EXERCISES TO COMPLETE:
[a] Please reproduce the wasm passage from "I hope we see" to "a runtime capability.".
[b] Pull out each line of the records that contains the word "square".

PAGE EXTRACT:
=====

I hope we see more interest in wasm runtimes being used to host more dynamic sub environments, to host not just one amazing process but many processes. The promise of wasm components is to give us: standard, portable, lightweight, finely sandboxed, cross-language, compositional module (according to the wonderful talk linked below), and it seems so near, but this status quo of it being used so extensively in unikernel like applications, needing everything compiled ahead of time, feels like the area I want to see wasm expanding into not as a specification (the spec seems there!) but as a practicable doable thing, like what I want wasm components to be good for. Not just a distribution format but a runtime capability.

=====

DATASET RECORDS:
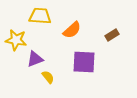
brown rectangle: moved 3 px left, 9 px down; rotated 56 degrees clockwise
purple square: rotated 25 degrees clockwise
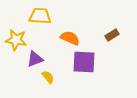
orange semicircle: moved 2 px left, 8 px down; rotated 114 degrees counterclockwise
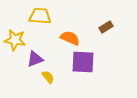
brown rectangle: moved 6 px left, 8 px up
yellow star: moved 1 px left
purple square: moved 1 px left
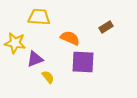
yellow trapezoid: moved 1 px left, 1 px down
yellow star: moved 3 px down
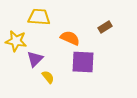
brown rectangle: moved 1 px left
yellow star: moved 1 px right, 2 px up
purple triangle: rotated 24 degrees counterclockwise
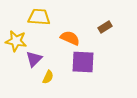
purple triangle: moved 1 px left
yellow semicircle: rotated 64 degrees clockwise
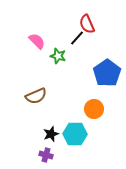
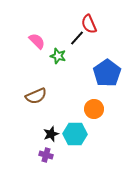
red semicircle: moved 2 px right
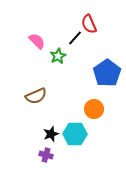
black line: moved 2 px left
green star: rotated 28 degrees clockwise
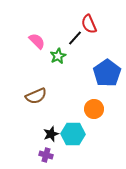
cyan hexagon: moved 2 px left
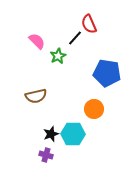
blue pentagon: rotated 28 degrees counterclockwise
brown semicircle: rotated 10 degrees clockwise
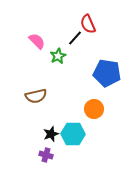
red semicircle: moved 1 px left
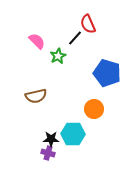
blue pentagon: rotated 8 degrees clockwise
black star: moved 5 px down; rotated 21 degrees clockwise
purple cross: moved 2 px right, 2 px up
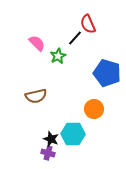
pink semicircle: moved 2 px down
black star: rotated 21 degrees clockwise
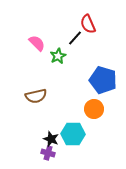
blue pentagon: moved 4 px left, 7 px down
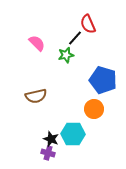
green star: moved 8 px right, 1 px up; rotated 14 degrees clockwise
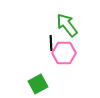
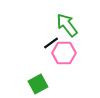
black line: rotated 56 degrees clockwise
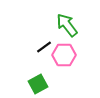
black line: moved 7 px left, 4 px down
pink hexagon: moved 2 px down
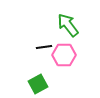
green arrow: moved 1 px right
black line: rotated 28 degrees clockwise
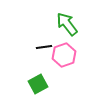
green arrow: moved 1 px left, 1 px up
pink hexagon: rotated 20 degrees counterclockwise
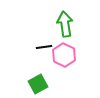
green arrow: moved 2 px left; rotated 30 degrees clockwise
pink hexagon: rotated 15 degrees counterclockwise
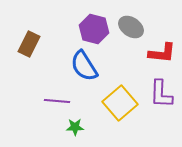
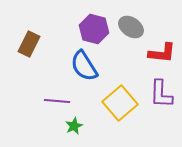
green star: moved 1 px left, 1 px up; rotated 24 degrees counterclockwise
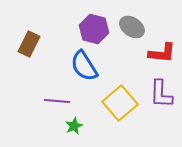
gray ellipse: moved 1 px right
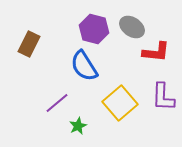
red L-shape: moved 6 px left, 1 px up
purple L-shape: moved 2 px right, 3 px down
purple line: moved 2 px down; rotated 45 degrees counterclockwise
green star: moved 4 px right
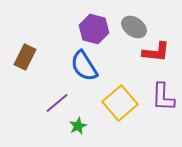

=====

WORKED ANSWERS:
[a]
I hope we see more interest in wasm runtimes being used to host more dynamic sub environments, to host not just one amazing process but many processes. The promise of wasm components is to give us: standard, portable, lightweight, finely sandboxed, cross-language, compositional module (according to the wonderful talk linked below), and it seems so near, but this status quo of it being used so extensively in unikernel like applications, needing everything compiled ahead of time, feels like the area I want to see wasm expanding into not as a specification (the spec seems there!) but as a practicable doable thing, like what I want wasm components to be good for. Not just a distribution format but a runtime capability.

[b]
purple square: rotated 25 degrees clockwise
purple square: moved 1 px left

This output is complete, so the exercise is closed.